Imagine . . .
If in early 2015, some White House staffers transcribing confidential presidential calls were disturbed about one conversation that President Obama had with Iranian Foreign Minister Zarif. The two allegedly had confidentially discussed the staggered release of some $1.7 billion in withheld U.S. dollars to Iran — as an understood exchange for the release of 4 American hostages, $400 million of which was to be delivered, in an unmarked cargo plane at night, and in various currencies to Tehran.
The payments were allegedly to take place in the general context of the ongoing “Iran Deal” nuclear nonproliferation negotiations, and a time when Iranian-funded Hezbollah was staging terrorist operations in Syria and from Lebanon.
Imagine further that a few of the insider staffers/transcribers talked about their worries over such a quid pro quo and the disconnect between what their president was saying to the Iranians and what the administration was denying to the press. And they were further outraged because such payments were hidden from the public and in apparent violation of US policy prohibiting cash payments for hostage releases.
At that point, a furious conservative Republican, former CIA analyst, and former Dick Cheney staffer, with ties to a likely 2016 Republican presidential candidate, working in the National Intelligence Program, contacted the staff of Representative Nunes, Republican chairman of the House Intelligence Committee. The latter’s staff then helped to prep and advise the complainant, along with a mostly conservative leaning law firm, before submitting the formal charges to the inspector general.
The gist of the brief, citing legal precedents, footnoted to often-conservative media, and prepared as a formal legal document, was that the anonymous complainant had heard and learned from anonymous bureaucrats that they in turn had heard the Obama–Zarif call. Such hearsay in the complaint was allowable given that the whistleblower protocols have been mysteriously recently altered to permit such second-hand complaints.
Imagine also that Chairman Nunes did not apprise his Democratic members of the committee of the complaint, but tweeted about its contents for several weeks in criticism of President Obama and his negotiations with Iran, before releasing its existence to the media.
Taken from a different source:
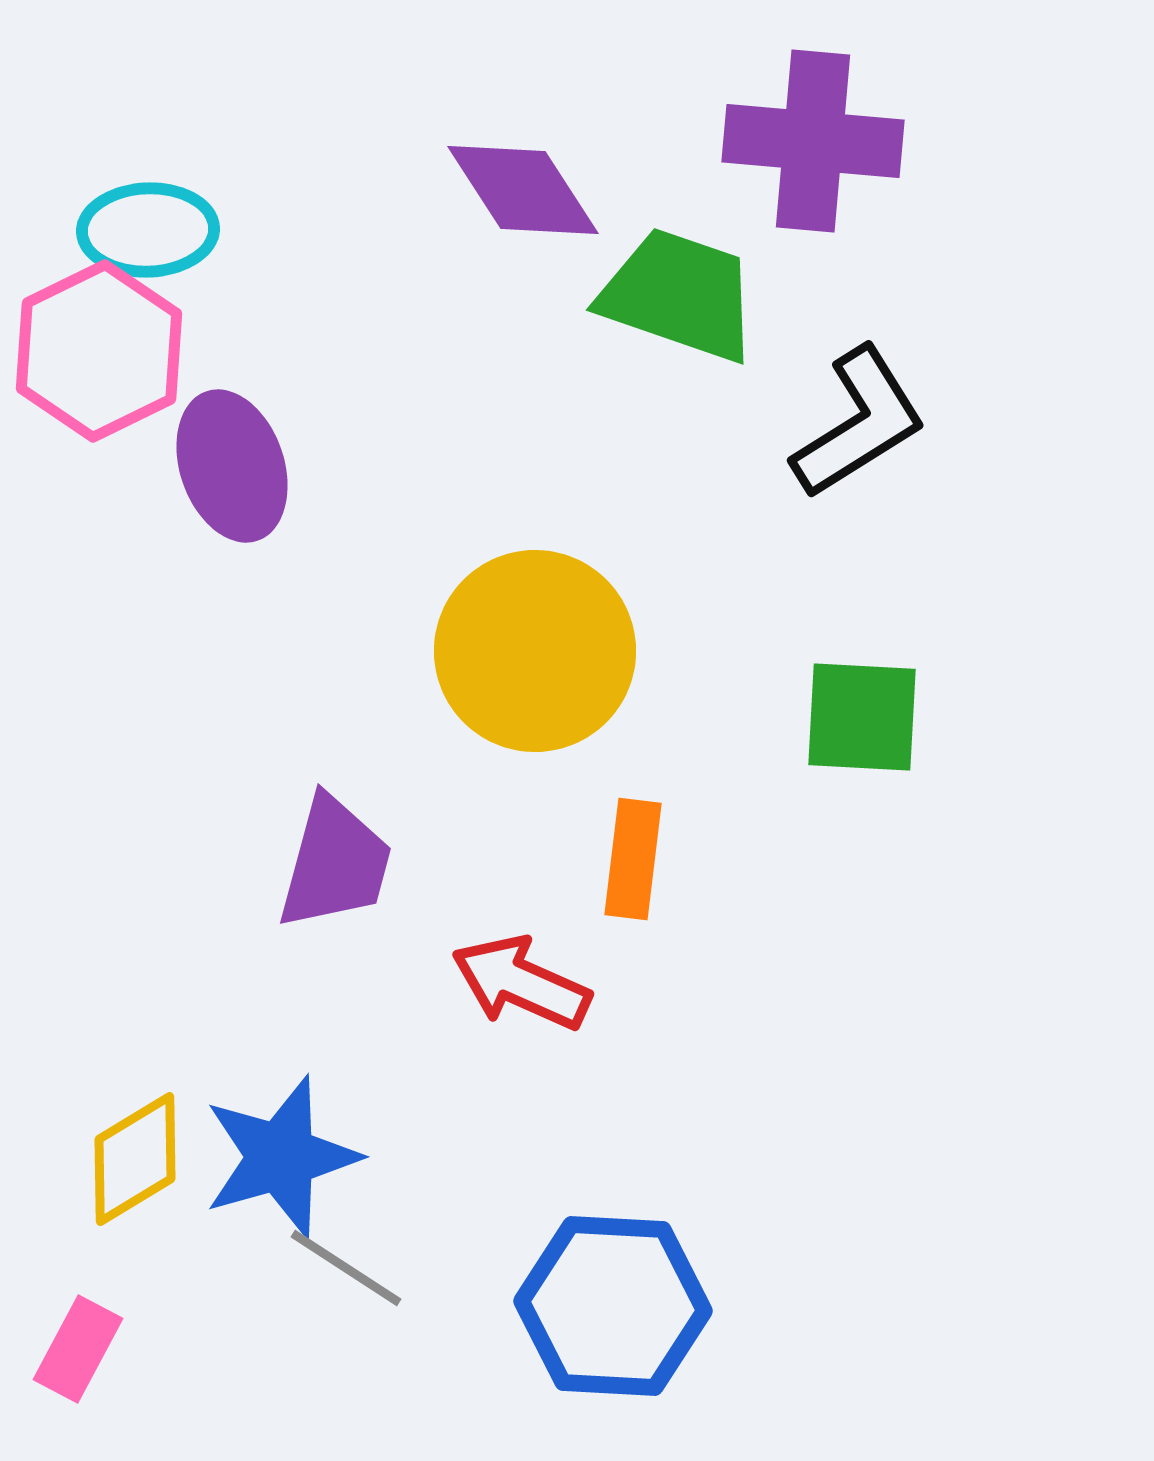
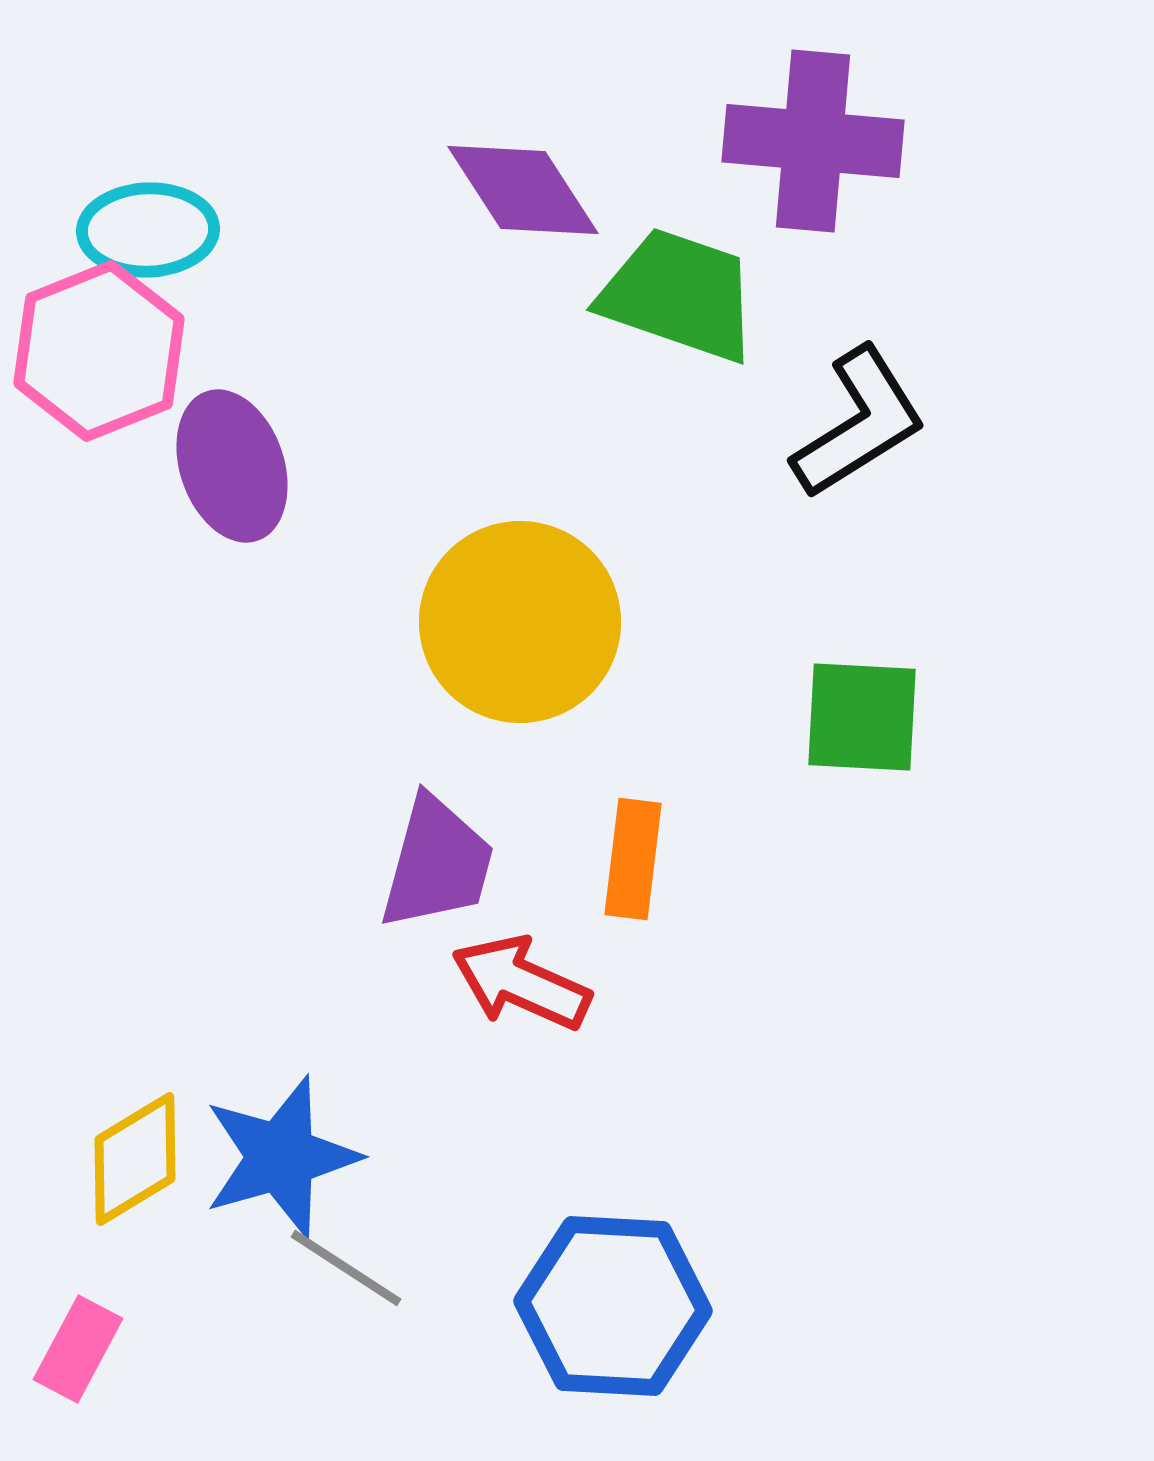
pink hexagon: rotated 4 degrees clockwise
yellow circle: moved 15 px left, 29 px up
purple trapezoid: moved 102 px right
Note too that the complainant’s second- and third-hand version of the Obama–Zarif call differed in vital areas from the actual transcription of the call immediately released by President Obama. Imagine further that Chairman Nunes read into the Congressional record his own version of the Obama–Zarif call that was for the most part not accurate, and when called on his deception claimed he was only offering a “parody” of the call.
Chairman Nunes would also announce that the whistleblower’s name would not be disclosed, although he/she was known to Nunes and his Republican committee colleagues, and further that the whistleblower would not appear to testify to the committee to which he/she first addressed his/her complaints, and instead would only answer written questions.
Would Republicans seek impeachment of President Obama on the basis of such evidence of the whistleblower’s alleged quid pro quo?
Would Democrats be angry about the manner in which the whistleblower’s complaint emerged and the anonymous whistleblower’s own background and motives? Would they say that the transcript of the call, not the whistleblower’s second-hand version of it, showed that Obama and Zarif were discussing parameters of further conflict resolution, aside from the Iran deal, and without explicit ransom for hostages?
Would Republicans simply respond that after the Benghazi travesty, the Fast and Furious scandal, the monitoring of the Associated Press reporters and Fox News’s James Rosen, the Lois Lerner IRS scandal, and the hot mic, quid pro quo horse trading of Obama with the Russian government, they had now more than enough evidence of high crimes and misdemeanors anyway and would proceed on the prompt of the whistleblower to impeach the president?